> _SET OF TASKS_
A - In the Cold War book review, rename "nations" to "countries" and write out the passage that begins with the words "Many U.S. presidents" and ends with "with each other.".
B - According to the Cold War book review, who does Walker say benefited from the Cold War?

··· PAGE EXCERPT ···

Part II- Analysis of book

This book offers very good detail of the events of the Cold War, for one that covers it so broadly. The author has marked many sources of a wide variety, so the reader knows that he is well-informed and has done much research, but the notes can be very hard to follow. The author is attempting to eliminate bias by choosing not to take a side, even stating that neither America nor the USSR won the Cold War, but, rather, it was the other Western countries that benefited. Walker talks about the causes and effects of the war in a way that is thorough yet easy to understand. His statement that the Yalta Conference was the start of the Cold War, however, may be disputed. Although it Churchill and Stalin had disagreements about how to split their predominance in Europe, in October of 1944, the two leaders met personally in the Kremlin in Moscow to discuss this issue and managed to come up with a resolution on how to share the land. While it is true that the East Europe nations fell to communist power after the war, some may argue that it was Igor Gouzenko’s actions in Ottawa that revealed the Soviet plans of espionage. I initially believed that the said events above were simply major causes of the Cold War, and that the first Soviet nuclear arms testing in 1949 was the real beginning, but this book has informed me that there are far more aspects of the Cold War than just the nuclear arms race. Walker says that the Arms Race is simply an effect of the tensions between the world’s two superpowers. In fact, he mentions little directly regarding nuclear arms.
Walker talking about the economic factors of the Cold War was also somewhat surprising. He proved that the economies of the two superpowers were a deciding factor on the outcome of the war, and emphasized that point more than most others. While I had known before that the economy played a role in the collapse of the Soviet Union, this book had informed me that it had much more of an effect on the outcome of the Cold War than I had thought. His breakdown of the economical situation of different countries in the world makes for an interesting read, though it can be sometimes hard to understand. This is acceptable, however, as the book is intended for adults, probably with a better understanding about this topic. And after doing a bit of research on economics and finances, I felt that I was ready to continue reading.

Many U.S. presidents and Soviet leaders have met during the course of the Cold War. Besides simply talking about negotiations between the two nations, he also discusses the personal relationship between the leaders. It is one thing to hear about them discuss how to keep peace and cut down nuclear arms, but another to see them attempt to develop genuine personal friendship with each other, which arguably works better than any formal peace treaty. Little anecdotes about how the leaders got along with each other and what they did together outside of meetings, such as recreational activities, private chats, and other informal meetings in general, tells a lot about how the people running the nations, instead of the nations itself, get along with each other.

··· INFORMATION PROVIDED ···

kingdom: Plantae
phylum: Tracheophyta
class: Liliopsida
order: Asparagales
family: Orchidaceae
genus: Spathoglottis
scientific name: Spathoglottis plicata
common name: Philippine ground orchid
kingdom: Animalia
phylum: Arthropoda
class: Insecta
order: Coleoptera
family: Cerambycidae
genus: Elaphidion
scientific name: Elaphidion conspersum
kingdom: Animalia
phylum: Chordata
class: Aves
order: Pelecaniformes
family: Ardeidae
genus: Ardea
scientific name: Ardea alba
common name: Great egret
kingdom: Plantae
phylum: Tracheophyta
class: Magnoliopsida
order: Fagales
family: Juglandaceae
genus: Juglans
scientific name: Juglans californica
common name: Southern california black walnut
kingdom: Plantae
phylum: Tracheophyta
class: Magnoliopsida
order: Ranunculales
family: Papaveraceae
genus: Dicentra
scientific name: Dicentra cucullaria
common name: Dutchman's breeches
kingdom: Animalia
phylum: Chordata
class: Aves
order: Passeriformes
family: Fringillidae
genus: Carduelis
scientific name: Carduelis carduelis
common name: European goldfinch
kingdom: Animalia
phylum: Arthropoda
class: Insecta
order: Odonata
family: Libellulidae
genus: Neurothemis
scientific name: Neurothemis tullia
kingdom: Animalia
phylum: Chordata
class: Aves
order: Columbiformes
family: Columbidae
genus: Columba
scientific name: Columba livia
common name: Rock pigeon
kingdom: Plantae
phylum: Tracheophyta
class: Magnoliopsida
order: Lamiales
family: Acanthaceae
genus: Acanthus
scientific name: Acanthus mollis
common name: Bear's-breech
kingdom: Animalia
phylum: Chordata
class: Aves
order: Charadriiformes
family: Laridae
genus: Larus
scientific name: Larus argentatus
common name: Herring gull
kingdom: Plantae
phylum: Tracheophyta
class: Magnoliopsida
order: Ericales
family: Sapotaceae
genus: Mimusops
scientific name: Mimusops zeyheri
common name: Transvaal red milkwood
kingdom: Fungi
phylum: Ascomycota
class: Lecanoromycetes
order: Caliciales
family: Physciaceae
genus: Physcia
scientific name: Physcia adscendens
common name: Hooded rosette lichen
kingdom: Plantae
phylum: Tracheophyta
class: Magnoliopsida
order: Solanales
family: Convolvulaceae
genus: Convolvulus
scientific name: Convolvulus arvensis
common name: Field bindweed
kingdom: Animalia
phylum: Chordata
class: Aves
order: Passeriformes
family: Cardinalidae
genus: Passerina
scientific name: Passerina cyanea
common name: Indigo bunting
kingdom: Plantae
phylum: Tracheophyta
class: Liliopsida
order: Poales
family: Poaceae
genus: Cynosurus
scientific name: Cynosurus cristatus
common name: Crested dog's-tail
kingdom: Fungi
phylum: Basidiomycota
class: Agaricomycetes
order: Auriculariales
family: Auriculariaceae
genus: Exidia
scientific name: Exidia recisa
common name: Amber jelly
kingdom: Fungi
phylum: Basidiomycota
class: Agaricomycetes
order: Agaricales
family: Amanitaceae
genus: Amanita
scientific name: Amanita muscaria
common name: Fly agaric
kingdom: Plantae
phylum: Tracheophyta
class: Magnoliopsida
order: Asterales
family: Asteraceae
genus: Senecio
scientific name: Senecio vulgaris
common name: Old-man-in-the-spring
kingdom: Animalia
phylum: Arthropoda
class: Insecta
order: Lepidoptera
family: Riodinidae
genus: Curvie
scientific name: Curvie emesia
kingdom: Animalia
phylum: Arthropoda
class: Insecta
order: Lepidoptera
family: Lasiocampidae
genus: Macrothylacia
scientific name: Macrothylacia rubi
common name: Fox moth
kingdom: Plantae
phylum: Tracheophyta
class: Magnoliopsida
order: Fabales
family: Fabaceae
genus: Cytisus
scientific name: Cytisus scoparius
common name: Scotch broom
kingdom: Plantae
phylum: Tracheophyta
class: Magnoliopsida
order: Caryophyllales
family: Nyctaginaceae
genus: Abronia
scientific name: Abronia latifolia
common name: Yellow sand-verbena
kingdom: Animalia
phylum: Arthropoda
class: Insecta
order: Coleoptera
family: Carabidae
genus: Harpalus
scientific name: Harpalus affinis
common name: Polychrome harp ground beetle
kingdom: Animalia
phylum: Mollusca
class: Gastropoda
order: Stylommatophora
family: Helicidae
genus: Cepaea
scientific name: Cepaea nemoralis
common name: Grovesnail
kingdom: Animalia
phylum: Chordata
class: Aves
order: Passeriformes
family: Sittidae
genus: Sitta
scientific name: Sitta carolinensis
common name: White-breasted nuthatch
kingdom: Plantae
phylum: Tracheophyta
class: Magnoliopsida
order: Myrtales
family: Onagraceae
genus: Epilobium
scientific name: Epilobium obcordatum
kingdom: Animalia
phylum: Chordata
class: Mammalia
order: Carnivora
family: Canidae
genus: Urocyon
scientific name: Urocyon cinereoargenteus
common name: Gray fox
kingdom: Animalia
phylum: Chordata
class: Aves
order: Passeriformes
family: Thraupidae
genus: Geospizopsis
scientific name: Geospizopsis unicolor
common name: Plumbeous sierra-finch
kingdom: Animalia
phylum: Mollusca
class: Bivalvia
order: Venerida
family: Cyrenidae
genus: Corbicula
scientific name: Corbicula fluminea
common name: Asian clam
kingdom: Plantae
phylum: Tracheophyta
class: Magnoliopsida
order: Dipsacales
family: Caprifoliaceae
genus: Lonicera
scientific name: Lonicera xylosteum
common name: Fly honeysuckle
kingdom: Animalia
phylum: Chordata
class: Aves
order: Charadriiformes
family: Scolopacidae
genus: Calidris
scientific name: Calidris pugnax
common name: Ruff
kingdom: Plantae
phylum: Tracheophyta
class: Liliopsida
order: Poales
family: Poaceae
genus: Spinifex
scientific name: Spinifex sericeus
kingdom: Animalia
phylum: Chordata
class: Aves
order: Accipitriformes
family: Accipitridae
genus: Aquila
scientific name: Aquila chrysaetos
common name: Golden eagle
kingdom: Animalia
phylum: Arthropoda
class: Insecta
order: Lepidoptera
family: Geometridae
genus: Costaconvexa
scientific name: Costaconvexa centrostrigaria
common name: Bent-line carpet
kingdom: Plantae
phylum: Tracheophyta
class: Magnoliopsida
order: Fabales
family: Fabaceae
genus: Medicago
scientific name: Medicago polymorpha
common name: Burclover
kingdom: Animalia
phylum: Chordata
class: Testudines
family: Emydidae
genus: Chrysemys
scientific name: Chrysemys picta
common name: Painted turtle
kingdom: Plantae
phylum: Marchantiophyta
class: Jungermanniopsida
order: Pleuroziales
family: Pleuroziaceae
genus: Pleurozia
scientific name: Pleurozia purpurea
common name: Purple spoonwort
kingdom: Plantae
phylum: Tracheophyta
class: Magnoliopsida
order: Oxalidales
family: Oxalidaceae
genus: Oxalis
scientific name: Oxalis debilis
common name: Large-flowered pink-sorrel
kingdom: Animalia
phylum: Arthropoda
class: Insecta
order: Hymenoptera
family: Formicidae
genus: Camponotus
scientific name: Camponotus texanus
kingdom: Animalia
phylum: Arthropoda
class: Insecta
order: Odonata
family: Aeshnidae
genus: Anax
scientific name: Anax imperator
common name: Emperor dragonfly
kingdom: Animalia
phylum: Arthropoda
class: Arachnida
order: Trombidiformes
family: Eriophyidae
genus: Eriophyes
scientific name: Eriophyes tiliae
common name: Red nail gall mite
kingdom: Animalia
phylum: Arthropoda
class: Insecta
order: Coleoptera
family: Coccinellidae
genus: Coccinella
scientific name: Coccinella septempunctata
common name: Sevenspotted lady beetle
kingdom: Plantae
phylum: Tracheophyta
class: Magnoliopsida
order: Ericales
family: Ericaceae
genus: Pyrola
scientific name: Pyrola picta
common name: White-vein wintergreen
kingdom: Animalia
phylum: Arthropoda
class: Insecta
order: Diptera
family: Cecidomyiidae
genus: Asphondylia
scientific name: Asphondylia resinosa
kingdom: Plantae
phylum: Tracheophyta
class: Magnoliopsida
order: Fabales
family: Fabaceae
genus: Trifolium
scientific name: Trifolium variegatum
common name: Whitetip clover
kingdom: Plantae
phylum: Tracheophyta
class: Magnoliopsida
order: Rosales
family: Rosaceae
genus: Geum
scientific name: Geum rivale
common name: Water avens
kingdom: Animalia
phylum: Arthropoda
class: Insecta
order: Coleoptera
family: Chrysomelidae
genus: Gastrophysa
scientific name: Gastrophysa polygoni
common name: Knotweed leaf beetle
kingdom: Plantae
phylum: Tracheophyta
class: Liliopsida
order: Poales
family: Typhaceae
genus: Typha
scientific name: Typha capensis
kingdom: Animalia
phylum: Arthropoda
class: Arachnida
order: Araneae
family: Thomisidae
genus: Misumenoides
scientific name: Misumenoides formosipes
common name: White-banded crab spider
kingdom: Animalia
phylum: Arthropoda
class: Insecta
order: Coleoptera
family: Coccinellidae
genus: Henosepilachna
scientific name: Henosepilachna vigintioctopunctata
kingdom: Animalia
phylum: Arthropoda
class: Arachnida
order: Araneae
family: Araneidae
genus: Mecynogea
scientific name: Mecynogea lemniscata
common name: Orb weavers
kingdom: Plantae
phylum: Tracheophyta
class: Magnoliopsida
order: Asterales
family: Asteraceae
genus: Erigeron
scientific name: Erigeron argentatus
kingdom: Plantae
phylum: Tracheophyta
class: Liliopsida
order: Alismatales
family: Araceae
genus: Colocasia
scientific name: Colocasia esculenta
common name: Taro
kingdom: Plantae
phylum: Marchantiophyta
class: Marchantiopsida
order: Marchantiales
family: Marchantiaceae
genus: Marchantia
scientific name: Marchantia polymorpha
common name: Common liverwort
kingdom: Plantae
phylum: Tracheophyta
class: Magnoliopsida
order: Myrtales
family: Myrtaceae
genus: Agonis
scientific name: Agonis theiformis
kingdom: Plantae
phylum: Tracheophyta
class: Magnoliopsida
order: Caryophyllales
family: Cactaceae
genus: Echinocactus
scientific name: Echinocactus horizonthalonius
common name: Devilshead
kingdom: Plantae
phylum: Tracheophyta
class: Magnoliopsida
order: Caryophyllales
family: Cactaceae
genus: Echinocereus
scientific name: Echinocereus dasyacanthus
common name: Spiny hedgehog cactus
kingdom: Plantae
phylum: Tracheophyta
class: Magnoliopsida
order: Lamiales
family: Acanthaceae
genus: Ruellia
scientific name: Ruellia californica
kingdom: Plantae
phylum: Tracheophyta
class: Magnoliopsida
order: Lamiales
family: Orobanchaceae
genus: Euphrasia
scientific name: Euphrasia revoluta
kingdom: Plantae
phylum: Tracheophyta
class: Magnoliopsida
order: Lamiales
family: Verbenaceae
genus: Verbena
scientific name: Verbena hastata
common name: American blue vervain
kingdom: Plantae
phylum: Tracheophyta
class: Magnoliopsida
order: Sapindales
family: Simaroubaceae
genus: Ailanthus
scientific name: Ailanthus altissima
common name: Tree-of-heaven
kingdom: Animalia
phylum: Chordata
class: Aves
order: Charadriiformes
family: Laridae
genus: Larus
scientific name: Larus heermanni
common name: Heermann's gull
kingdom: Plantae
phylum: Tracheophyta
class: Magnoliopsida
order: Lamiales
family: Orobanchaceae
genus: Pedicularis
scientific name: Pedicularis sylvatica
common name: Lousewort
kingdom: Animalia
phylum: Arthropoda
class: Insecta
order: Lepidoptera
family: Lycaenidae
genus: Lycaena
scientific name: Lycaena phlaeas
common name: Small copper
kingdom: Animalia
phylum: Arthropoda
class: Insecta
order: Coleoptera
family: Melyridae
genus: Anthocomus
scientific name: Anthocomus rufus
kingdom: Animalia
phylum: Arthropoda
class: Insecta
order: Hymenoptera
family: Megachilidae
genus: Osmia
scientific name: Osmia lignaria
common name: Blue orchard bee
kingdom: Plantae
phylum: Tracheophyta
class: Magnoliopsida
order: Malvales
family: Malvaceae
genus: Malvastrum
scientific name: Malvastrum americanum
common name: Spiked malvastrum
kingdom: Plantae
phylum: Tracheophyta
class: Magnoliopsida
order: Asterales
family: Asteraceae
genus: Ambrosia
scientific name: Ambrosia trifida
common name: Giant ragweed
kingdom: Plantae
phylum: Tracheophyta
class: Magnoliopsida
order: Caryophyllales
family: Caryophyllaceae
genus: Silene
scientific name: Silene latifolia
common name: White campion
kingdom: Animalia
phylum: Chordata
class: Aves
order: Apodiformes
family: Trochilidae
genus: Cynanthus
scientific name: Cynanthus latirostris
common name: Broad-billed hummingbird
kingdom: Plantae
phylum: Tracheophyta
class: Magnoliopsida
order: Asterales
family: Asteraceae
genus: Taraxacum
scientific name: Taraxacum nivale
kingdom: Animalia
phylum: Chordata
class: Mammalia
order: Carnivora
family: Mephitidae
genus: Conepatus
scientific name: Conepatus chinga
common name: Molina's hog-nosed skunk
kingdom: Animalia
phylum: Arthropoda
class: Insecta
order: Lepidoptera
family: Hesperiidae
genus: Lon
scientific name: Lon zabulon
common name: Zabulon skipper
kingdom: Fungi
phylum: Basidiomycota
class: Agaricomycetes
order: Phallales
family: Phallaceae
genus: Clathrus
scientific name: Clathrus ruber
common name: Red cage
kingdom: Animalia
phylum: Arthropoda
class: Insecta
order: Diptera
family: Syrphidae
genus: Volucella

···

> _SOLVED TASKS_
A -
Many U.S. presidents and Soviet leaders have met during the course of the Cold War. Besides simply talking about negotiations between the two countries, he also discusses the personal relationship between the leaders. It is one thing to hear about them discuss how to keep peace and cut down nuclear arms, but another to see them attempt to develop genuine personal friendship with each other, which arguably works better than any formal peace treaty. Little anecdotes about how the leaders got along with each other and what they did together outside of meetings, such as recreational activities, private chats, and other informal meetings in general, tells a lot about how the people running the countries, instead of the countries itself, get along with each other.

B - The other Western countries, not America or the USSR.